Introdução – História Apologética de Missões

O Evangelho é antes de qualquer coisa, história. Não proclamamos teorias, ideias, ideais ou planos. Proclamamos fatos. A revelação divina é em grande parte acontecimentos. A salvação não é alguma coisa que descobrimos. Ela é antes de qualquer coisa, fatos ocorridos em um determinado tempo e lugar que possibilitaram a re-conexão do mundo decaído com o Deus transcendente.

Igualmente ela não se constitui meramente do seu ápice, ou seja, a encarnação do Deus Filho, sua morte expiatória e sua ressurreição. A história precedente não foi sem significado. Séculos repletos de pessoas e acontecimentos estão diretamente relacionados com a Providência preparando o momento culminante da redenção.

“O que Deus revela não é somente informação acerca de si mesmo e do destino humano: Ele revela a sua própria pessoa, e esta revelação tem acontecido em uma série de eventos históricos. É por este motivo que Henry [Carl F. H. Henry] escreveu: “A revelação não pode… ser igualada simplesmente com as Escrituras Hebraico-Cristãs; a Bíblia é um segmento especial dentro de uma atividade divina maior de revelação… A revelação especial envolve eventos históricos únicos relacionados à liberação divina, que encontra seu clímax na encarnação, expiação e ressurreição de Jesus Cristo”.1

Todavia, a redenção foi plena, sua aplicação gradativa, sua conclusão aguarda o clímax temporal, isto é, a “consumação dos séculos” (Mateus 28.20). E nesse intervalo entre o “está consumado” e a parousia nós temos a história da Igreja em sua ação para cumprir o mandato de levar o Evangelho a cada etnia da terra. Mesmo que a narrativa daquilo que pode ser definido como Era da Igreja, jamais entre em alguma categoria de revelação, ela com certeza também reflete a manifestação do Todo Poderoso.

Não são poucos aqueles que veem na história da Igreja nada mais do que vergonha para o nome de Cristo. Sendo contaminados por uma auto crítica que beira a auto destruição, alguns pensadores cristãos ignoram duas coisas importantes:

1) O fato de que Israel no Antigo Testamento ter inúmeras vezes se desviado de sua missão de revelar Deus ao mundo. “Porque, como está escrito, o nome de Deus é blasfemado entre os gentios por causa de vós” (Romanos 2.24);

2) Os inúmeros benefícios que a expansão missionária trouxe ao mundo.

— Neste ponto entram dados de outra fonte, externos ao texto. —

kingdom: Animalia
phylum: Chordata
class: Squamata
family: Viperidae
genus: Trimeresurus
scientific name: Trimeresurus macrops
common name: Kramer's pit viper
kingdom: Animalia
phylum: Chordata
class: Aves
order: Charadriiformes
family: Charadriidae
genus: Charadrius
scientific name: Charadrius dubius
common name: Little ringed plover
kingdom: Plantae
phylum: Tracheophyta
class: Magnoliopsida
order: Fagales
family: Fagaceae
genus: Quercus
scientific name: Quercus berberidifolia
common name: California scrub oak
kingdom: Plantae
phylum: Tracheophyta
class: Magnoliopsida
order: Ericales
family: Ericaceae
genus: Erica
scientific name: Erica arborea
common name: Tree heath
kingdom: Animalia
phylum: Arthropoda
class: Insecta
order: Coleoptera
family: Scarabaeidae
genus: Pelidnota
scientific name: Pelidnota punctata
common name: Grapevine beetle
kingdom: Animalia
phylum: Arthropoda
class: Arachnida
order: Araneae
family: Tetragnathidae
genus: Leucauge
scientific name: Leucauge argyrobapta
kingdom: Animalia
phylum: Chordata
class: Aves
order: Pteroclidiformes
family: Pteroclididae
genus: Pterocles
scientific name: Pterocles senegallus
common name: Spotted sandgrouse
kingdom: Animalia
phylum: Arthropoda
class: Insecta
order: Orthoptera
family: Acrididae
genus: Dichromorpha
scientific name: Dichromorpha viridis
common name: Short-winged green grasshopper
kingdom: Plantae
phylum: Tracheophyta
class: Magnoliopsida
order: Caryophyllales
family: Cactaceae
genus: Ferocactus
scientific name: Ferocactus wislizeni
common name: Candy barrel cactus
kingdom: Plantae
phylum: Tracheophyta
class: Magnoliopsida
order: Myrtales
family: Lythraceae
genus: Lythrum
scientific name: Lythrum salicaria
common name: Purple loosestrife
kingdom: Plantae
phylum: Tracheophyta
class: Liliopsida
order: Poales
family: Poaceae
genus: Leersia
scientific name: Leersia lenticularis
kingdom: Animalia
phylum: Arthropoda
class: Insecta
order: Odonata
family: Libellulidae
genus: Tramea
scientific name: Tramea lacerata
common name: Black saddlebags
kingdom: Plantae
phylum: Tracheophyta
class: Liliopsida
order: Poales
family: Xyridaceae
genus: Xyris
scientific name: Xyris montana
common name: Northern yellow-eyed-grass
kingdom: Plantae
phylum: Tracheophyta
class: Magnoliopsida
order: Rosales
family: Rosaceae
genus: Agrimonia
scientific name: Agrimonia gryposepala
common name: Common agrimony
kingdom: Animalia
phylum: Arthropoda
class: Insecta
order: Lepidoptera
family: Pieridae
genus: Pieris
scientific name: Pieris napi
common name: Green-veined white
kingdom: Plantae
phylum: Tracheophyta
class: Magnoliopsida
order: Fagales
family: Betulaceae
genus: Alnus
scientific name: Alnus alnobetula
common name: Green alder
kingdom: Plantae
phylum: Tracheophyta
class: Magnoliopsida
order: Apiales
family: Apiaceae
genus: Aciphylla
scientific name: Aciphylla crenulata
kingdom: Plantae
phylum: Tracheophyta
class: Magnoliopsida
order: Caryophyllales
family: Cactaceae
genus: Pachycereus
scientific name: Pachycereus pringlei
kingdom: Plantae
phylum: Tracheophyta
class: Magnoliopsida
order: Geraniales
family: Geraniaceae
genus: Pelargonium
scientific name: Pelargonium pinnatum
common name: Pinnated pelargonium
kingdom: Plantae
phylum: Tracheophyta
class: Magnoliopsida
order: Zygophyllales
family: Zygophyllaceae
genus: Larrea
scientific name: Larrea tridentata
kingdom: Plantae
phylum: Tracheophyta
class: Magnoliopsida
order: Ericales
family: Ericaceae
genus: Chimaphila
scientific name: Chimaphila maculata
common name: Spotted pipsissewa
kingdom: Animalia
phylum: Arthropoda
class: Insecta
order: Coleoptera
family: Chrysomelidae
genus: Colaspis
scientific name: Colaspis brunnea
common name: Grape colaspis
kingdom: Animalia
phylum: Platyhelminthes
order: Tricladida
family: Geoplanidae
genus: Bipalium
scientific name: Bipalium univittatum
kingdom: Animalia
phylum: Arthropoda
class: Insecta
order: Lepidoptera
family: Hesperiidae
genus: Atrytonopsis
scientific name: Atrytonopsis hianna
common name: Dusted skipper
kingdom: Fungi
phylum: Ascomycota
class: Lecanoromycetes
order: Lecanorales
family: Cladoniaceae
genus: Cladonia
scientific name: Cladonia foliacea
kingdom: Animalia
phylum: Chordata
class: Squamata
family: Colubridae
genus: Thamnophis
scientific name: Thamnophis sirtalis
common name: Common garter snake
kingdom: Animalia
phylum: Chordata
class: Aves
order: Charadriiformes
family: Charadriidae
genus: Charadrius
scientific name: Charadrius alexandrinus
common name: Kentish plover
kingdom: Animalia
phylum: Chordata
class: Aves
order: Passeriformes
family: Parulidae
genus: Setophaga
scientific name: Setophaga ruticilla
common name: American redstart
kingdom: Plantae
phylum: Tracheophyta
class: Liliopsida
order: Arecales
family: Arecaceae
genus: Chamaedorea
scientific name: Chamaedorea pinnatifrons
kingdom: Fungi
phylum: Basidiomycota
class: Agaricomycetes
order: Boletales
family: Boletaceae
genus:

Mesmo que em nome do cristianismo muitos crimes foram cometidos ao longo desse período, essa não é a história toda. Não são poucos os estudiosos que se ocupam em resgatar e divulgar verdades e inverdades sobre tais crimes como se o cristianismo tivesse o ódio e o mal como mandamento. Se por um lado acusam a igreja de divulgar fatos positivos e esconder os negativos, eles por sua vez ocultam o que há de positivo e expõe somente o negativo. Sem falar que há muitos historiadores da igreja suficientemente corajosos para apresentar tanto um lado como outro, de forma ainda mais imparcial do que os inimigos do cristianismo o fazem. Se os missionários erraram por ignorância, muito mais foi o que acertaram por amor. Em um mundo decaído onde o mal é o padrão de comportamento, a busca pelo bem do próximo é um ato revolucionário. Claro que a igreja é digna de muitas repreensões. Todavia, não surgiu ainda na história nenhuma substituta para ela no seu papel de redimir o ser humano.

Com certeza o fato de o cristianismo ter sido levado a todas as nações não tornou este mundo perfeito, mas tornou-o menor ruim.


1 LADD, George E. Teologia do Novo Testamento. Rio de Janeiro: Juerp, 1985, p. 26.